--- EXERCISE MATERIALS Enclosed Below ---

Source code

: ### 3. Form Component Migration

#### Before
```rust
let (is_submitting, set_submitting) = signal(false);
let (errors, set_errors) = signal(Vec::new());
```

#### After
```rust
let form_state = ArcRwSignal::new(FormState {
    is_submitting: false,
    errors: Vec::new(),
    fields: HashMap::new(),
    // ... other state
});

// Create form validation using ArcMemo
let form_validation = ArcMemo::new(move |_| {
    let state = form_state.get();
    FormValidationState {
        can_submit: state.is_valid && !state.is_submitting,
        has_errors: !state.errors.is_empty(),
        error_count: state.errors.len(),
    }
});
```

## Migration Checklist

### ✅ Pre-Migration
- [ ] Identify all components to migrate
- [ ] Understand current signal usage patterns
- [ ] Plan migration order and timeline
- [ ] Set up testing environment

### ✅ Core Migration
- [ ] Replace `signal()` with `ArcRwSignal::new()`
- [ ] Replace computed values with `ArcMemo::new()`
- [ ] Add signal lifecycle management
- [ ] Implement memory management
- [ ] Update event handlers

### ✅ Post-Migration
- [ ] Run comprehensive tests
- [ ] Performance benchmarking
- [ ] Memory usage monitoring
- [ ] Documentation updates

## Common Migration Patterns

--- End of Enclosed EXERCISE MATERIALS ---
--- EXERCISE MATERIALS Enclosed Below ---

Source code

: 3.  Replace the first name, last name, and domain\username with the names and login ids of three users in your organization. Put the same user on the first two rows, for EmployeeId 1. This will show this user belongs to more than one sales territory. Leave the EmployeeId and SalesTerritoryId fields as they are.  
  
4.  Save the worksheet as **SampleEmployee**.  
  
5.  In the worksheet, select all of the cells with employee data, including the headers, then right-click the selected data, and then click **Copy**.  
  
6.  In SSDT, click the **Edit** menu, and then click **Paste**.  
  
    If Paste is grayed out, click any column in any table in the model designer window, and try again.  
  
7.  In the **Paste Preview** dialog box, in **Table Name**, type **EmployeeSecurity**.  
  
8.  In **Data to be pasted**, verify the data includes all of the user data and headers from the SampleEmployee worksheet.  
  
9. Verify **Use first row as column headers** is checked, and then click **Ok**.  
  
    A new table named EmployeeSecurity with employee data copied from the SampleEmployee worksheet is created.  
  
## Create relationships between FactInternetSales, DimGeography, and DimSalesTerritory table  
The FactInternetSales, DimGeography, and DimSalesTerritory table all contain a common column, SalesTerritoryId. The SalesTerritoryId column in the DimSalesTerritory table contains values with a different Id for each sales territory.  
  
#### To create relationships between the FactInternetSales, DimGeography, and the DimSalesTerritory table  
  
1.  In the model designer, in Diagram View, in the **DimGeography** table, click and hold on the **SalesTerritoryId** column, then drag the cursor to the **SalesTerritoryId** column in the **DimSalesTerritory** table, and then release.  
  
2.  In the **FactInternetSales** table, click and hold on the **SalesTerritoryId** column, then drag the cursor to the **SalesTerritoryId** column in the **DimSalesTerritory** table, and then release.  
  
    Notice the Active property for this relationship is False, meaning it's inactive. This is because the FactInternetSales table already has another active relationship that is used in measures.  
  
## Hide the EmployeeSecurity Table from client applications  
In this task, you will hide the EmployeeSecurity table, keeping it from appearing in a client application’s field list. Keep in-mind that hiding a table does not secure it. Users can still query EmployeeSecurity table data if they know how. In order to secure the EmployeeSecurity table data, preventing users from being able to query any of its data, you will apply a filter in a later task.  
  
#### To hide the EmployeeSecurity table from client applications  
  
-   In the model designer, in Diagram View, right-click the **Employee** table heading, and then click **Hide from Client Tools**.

--- End of Enclosed EXERCISE MATERIALS ---

◆ TASK OBJECTIVE ◆
Reproduce, word for word and in full, only the lines above that start at the line with "Name**, type **EmployeeSecurity**." and run through the line with "9. Verify **Use", both ends included.

◆ EXERCISE RESULT ◆
7.  In the **Paste Preview** dialog box, in **Table Name**, type **EmployeeSecurity**.  
  
8.  In **Data to be pasted**, verify the data includes all of the user data and headers from the SampleEmployee worksheet.  
  
9. Verify **Use first row as column headers** is checked, and then click **Ok**.  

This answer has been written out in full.